Exercise directions:
Beginning with the line that has "left ankle: (483, 357)", write out each line down to the end of the records below exactly, and include no pictures.

Available data:
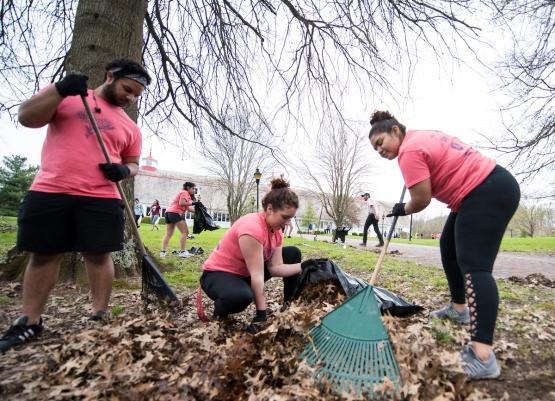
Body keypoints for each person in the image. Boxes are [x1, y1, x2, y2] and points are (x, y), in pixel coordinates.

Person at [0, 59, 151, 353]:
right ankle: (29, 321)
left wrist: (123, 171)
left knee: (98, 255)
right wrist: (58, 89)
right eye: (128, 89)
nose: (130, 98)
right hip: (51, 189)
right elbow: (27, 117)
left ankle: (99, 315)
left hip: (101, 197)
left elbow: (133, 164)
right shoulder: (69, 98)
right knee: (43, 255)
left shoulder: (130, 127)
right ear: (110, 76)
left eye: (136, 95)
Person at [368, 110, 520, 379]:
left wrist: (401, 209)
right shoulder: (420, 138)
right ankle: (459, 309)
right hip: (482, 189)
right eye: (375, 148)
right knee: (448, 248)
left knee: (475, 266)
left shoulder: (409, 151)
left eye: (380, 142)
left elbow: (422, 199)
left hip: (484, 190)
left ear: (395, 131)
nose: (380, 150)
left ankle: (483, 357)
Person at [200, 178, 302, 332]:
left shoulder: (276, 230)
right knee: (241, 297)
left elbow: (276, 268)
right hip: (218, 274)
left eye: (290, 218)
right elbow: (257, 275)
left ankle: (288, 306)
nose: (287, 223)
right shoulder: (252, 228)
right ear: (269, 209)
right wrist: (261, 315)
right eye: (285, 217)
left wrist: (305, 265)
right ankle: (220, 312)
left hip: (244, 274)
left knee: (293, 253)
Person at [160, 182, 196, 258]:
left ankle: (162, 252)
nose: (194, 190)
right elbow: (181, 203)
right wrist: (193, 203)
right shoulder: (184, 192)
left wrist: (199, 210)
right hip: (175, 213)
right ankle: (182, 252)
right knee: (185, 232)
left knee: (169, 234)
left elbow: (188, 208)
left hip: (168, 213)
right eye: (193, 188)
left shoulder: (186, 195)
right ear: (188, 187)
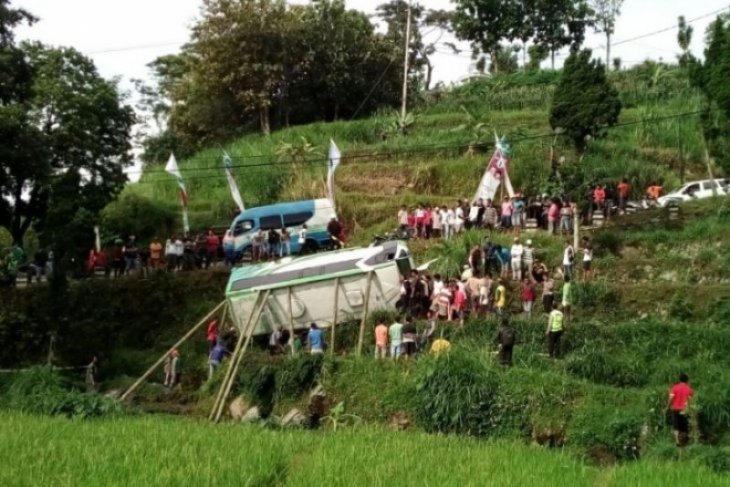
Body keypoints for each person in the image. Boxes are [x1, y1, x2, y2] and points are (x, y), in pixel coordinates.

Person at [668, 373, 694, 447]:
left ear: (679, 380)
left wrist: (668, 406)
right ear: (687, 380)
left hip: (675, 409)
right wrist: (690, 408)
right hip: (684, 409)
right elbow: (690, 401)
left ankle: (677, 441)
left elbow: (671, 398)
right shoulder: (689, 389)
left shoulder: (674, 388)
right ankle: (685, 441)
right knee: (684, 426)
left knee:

Task output:
left ankle: (483, 357)
Person at [200, 178, 302, 332]:
left shoulder: (276, 230)
right knee: (241, 297)
left elbow: (276, 268)
right hip: (218, 274)
left eye: (290, 218)
right elbow: (257, 275)
left ankle: (288, 306)
nose: (287, 223)
right shoulder: (252, 228)
right ear: (269, 209)
right wrist: (261, 315)
right eye: (285, 217)
left wrist: (305, 265)
right ankle: (220, 312)
left hip: (244, 274)
left knee: (293, 253)
Person at [160, 182, 196, 258]:
left ankle: (162, 252)
nose: (194, 190)
right elbow: (181, 203)
right wrist: (193, 203)
right shoulder: (184, 192)
left wrist: (199, 210)
right hip: (175, 213)
right ankle: (182, 252)
right knee: (185, 232)
left knee: (169, 234)
left elbow: (188, 208)
left hip: (168, 213)
right eye: (193, 188)
left shoulder: (186, 195)
right ear: (188, 187)
Body keypoints for each person in the image. Boxes are [x1, y1, x2, y2] and points are (x, y), in pixel coordinates.

Person at [668, 373, 694, 447]:
left ear: (679, 380)
left wrist: (668, 406)
right ear: (687, 380)
left hip: (675, 409)
right wrist: (690, 408)
right hip: (684, 409)
right elbow: (690, 401)
left ankle: (677, 441)
left elbow: (671, 398)
right shoulder: (689, 389)
left shoulder: (674, 388)
right ankle: (685, 441)
right knee: (684, 426)
left knee:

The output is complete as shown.